Infância, juventude, maturidade, a soma virtuosa da vida do homem

 

Infância, mocidade, maturidade, a soma virtuosa da vida do homem!

 

Se nos fosse dado escolher a idade para fixar a vida, o que escolheríamos? A infância? A juventude? A maturidade? Ou a velhice? Ou viver cento e tantos anos?

Uma ajuda:

“A criança sonha com o maravilhoso: é fraca, débil, pequenina, mas é pura. Então, o puro e o maravilhoso são próprios do menino”.

“Depois começa a maturidade. Com ela perdem-se o idealismo e o élan. A força é uma força de estabilidade, de fixação.

A pessoa vê a realidade mais concreta, manda, governa. Já não tem a força de um soldado de vanguarda, mas tem o vigor de um general”.
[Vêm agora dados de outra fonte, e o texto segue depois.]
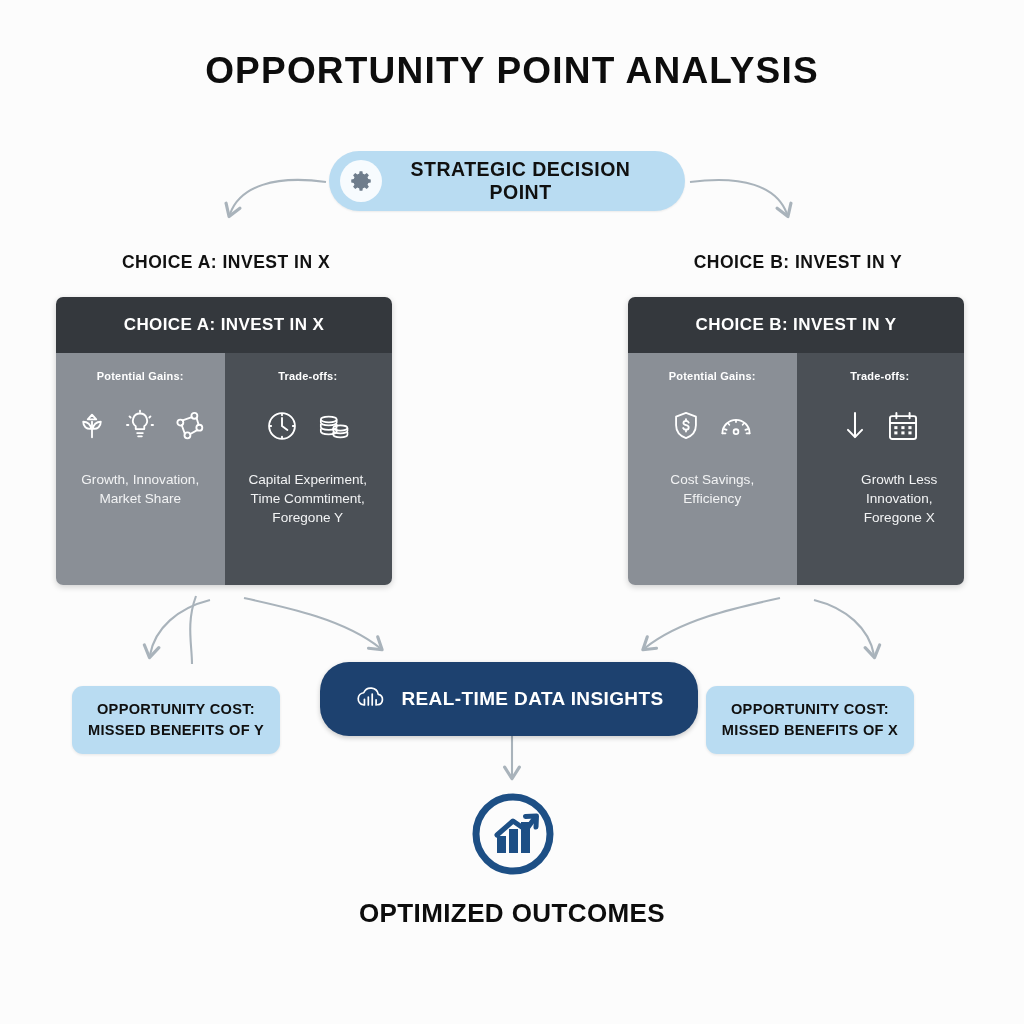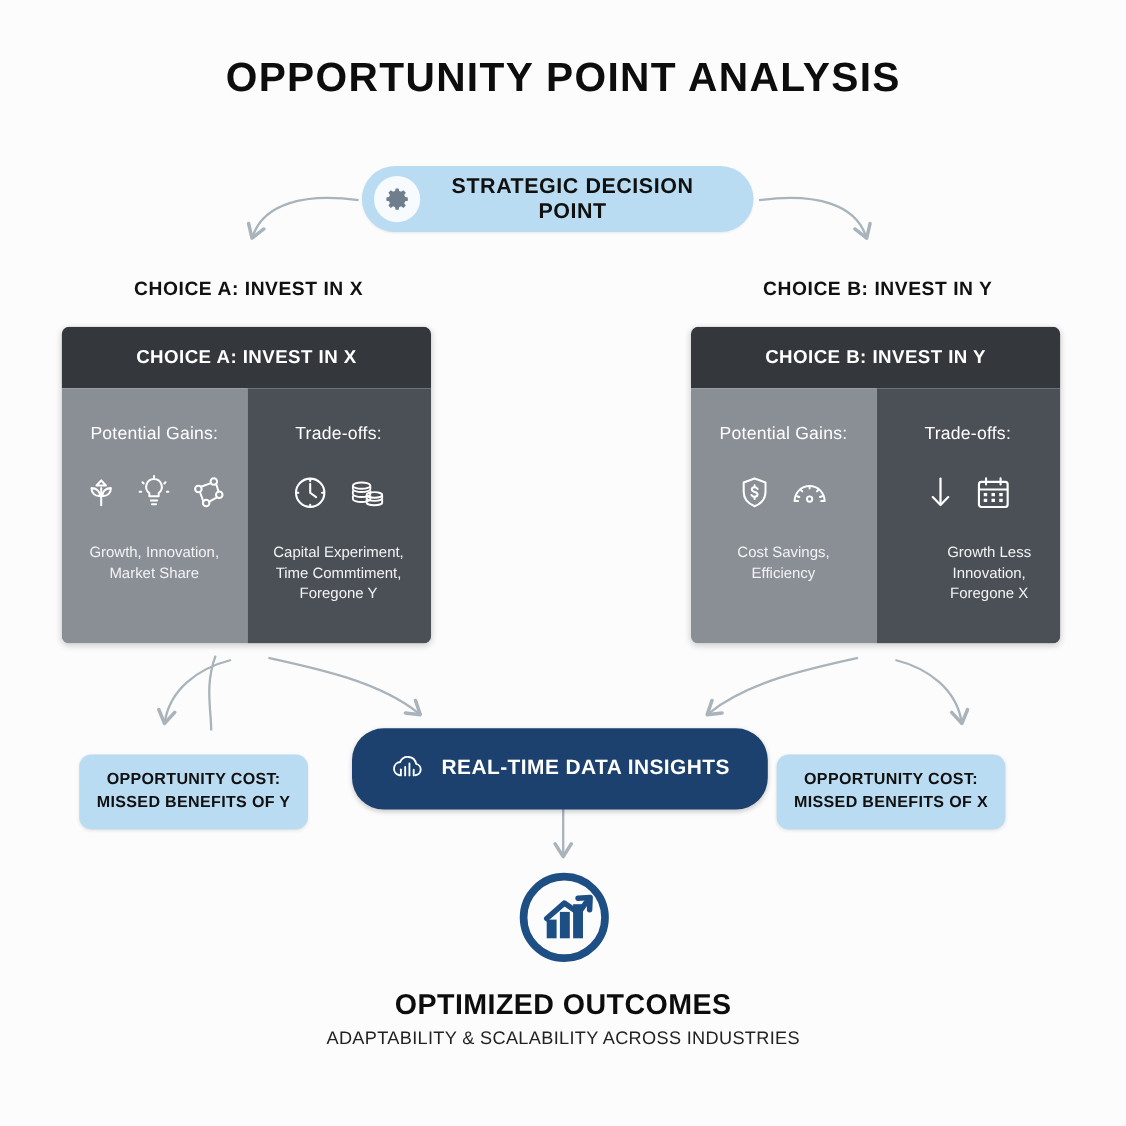--- a/index.html
+++ b/index.html
@@ -70,9 +70,8 @@
   .pane.gains{background:#8a8f96;}
   .pane.trade{background:#4b5056;padding-left:8px;}
   .pane-title{
-    color:#ffffff;font-size:16px;font-weight:normal;margin-bottom:21px;
+    color:#ffffff;font-size:11px;font-weight:bold;margin-bottom:21px;
     letter-spacing:.2px;
-    margin-top:16px;
   }
   .pane-icons{
     display:flex;align-items:center;justify-content:center;

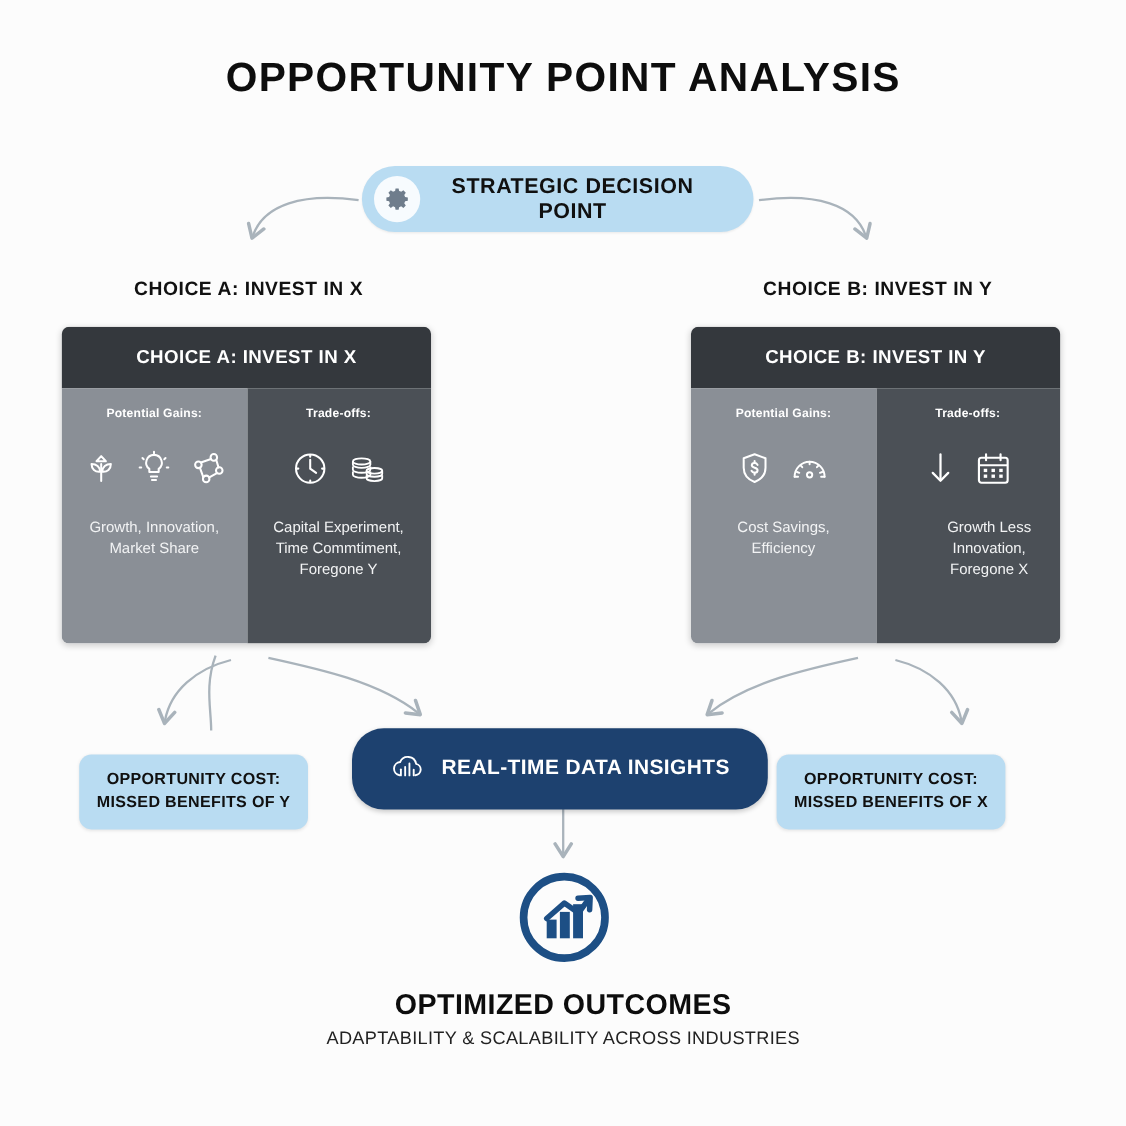--- a/index.html
+++ b/index.html
@@ -320,7 +320,6 @@
 
   <div class="footer">
     <div class="footer-title">OPTIMIZED OUTCOMES</div>
-    <div class="footer-sub">ADAPTABILITY &amp; SCALABILITY ACROSS INDUSTRIES</div>
   </div>
 
 </div>

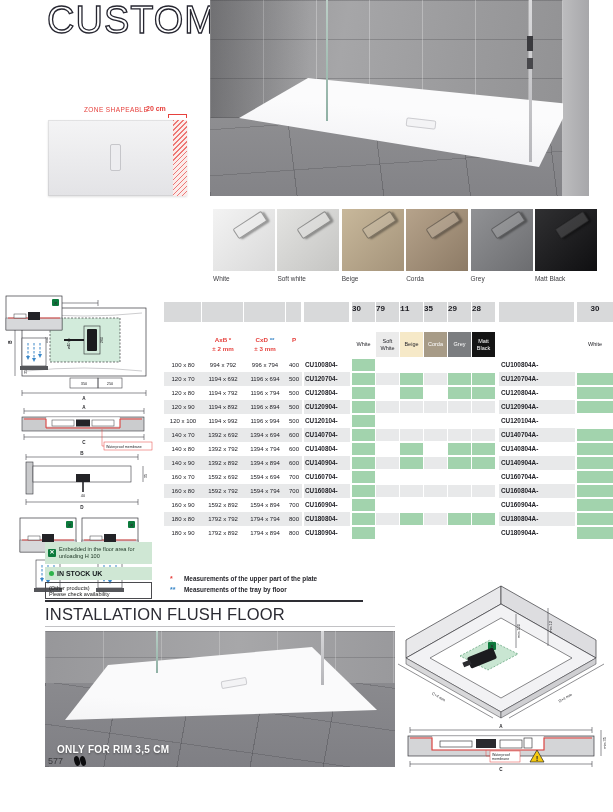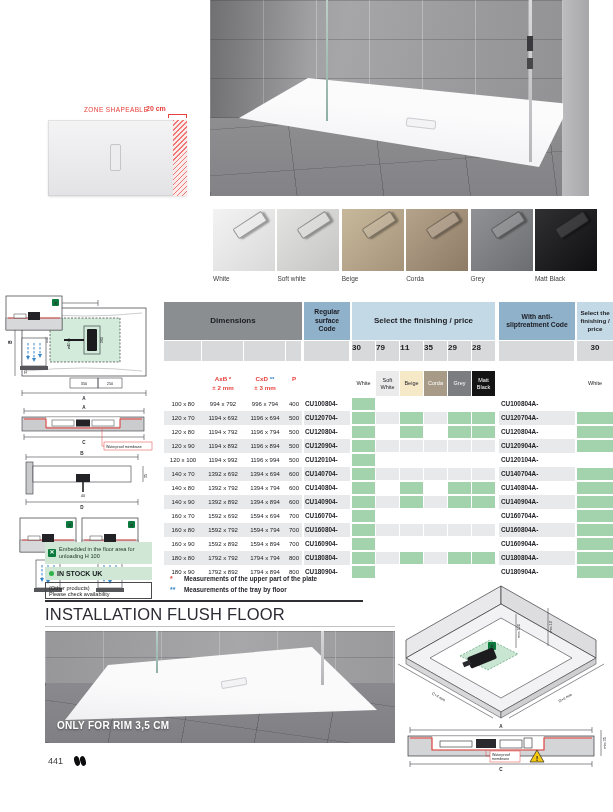--- a/index.html
+++ b/index.html
@@ -154,6 +154,7 @@
 
 <div class="sheet">
 
+  <div class="abs title">CUSTOM</div>
 
   <div class="abs zone-label">ZONE SHAPEABLE</div>
   <div class="abs zone-value">20 cm</div>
Mais tarde vem a velhice. É outra forma de sabedoria. Ou o contrário? Se mal vivida, pode ser o oposto:

 “Nada é nada. O meu egoísmo é tudo. Fico chupando a minha boca vazia de dentes, tolerando a minha cabeça vazia de ideias, carregando os meus olhos vazios de luz e os meus ouvidos vazios de som.”

Mas tudo se inicia na infância:

 “Uma boa criança tem uma forma de abertura de alma por onde ela é muito pouco interesseira.

É desinteressada, é meiga, é afável; com facilidade dá o que tem.

Toda a criança boa faz pequenos desenhos que procura dar aos outros.

Tem um senso de admiração muito grande em relação aos mais velhos.

Procura vê-los sob os melhores aspectos e encanta-se com estes aspectos”.

 “A criança boa é movida pelo princípio de que a vida dá certo, e de que vale a pena viver porque é algo grande. Embora tenha sofrimentos, tudo no fim tem a sua explicação, e ela é verdadeira. O aborto é o zero!”

 “Resulta daí aquela espécie de optimismo que caracteriza a criança. Ela é cheia de esperança, crê com facilidade no que lhe contam, e é toda voltada para entregar-se, para servir, para admirar.

“Por causa das graças do baptismo, a infância é um apogeu. Trata-se de saber se a vida do homem cresce depois de apogeu em apogeu, até à ancianidade, ou se ele tem ‘desapogeus’…

 “Como diz uma oração a Nossa Senhora, ‘Vós tendes os vossos desígnios em relação a mim’.

 “Depois vem o jovem. Puro, já não ouso afirmar, mas é idealista, forte, romântico, amoroso. As más tendências entram com o romântico e o amoroso.

 “É a trajectória de uma vida. É uma luta de classes de uma época contra outra da vida.

Essa concepção [errada, de luta de classes] faz parte do evolucionismo, que é sempre a destruição de uma coisa em nome da outra, dando a isto o nome de continuidade, embora sendo a descontinuidade por excelência.”

Portanto, as idades não se opõem, elas somam-se!